Pull up Paul Krugman's latest article, praise his impressive writing, lift a quote, and call it a day. Easy.
His latest article concerns the Bush administrations ability to willfully ignore what doesn't fit their gameplan.
How did the occupation of Iraq go so wrong? (The security situation has deteriorated to the point where there are no safe places: a bomb was discovered on Tuesday in front of a popular restaurant inside the Green Zone.)That is one value of the debates; it exposes these contradictions. In effect, President Bush and Senator Kerry are presenting two different realities, and it is up to the voters to decide which one seems more realistic.

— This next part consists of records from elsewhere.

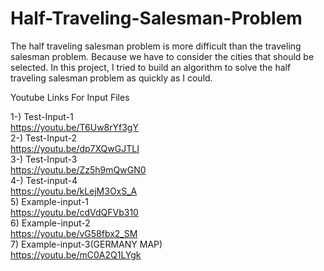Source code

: # Half-Traveling-Salesman-Problem
The half traveling salesman problem is more difficult than the traveling salesman problem. Because we have to consider the cities that should be selected. In this project, I tried to build an algorithm to solve the half traveling salesman problem as quickly as I could.

Youtube Links For Input Files

1-) Test-Input-1    
https://youtu.be/T6Uw8rYf3gY    
2-) Test-Input-2    
https://youtu.be/dp7XQwGJTLI    
3-) Test-Input-3    
https://youtu.be/Zz5h9mQwGN0    
4-) Test-input-4    
https://youtu.be/kLejM3OxS_A    
5) Example-input-1    
https://youtu.be/cdVdQFVb310    
6) Example-input-2    
https://youtu.be/vG58fbx2_SM    
7) Example-input-3(GERMANY MAP)   
https://youtu.be/mC0A2Q1LYgk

The insulation of officials from reality is central to the story. They wanted to believe Ahmad Chalabi's promises that we'd be welcomed with flowers; nobody could tell them different. They wanted to believe - months after everyone outside the administration realized that we were facing a large, dangerous insurgency and needed more troops - that the attackers were a handful of foreign terrorists and Baathist dead-enders; nobody could tell them different.
. . . The point is that in the real world, as opposed to the political world, ignorance isn't strength. A leader who has the political power to pretend that he's infallible, and uses that power to avoid ever admitting mistakes, eventually makes mistakes so large that they can't be covered up. And that's what's happening to Mr. Bush.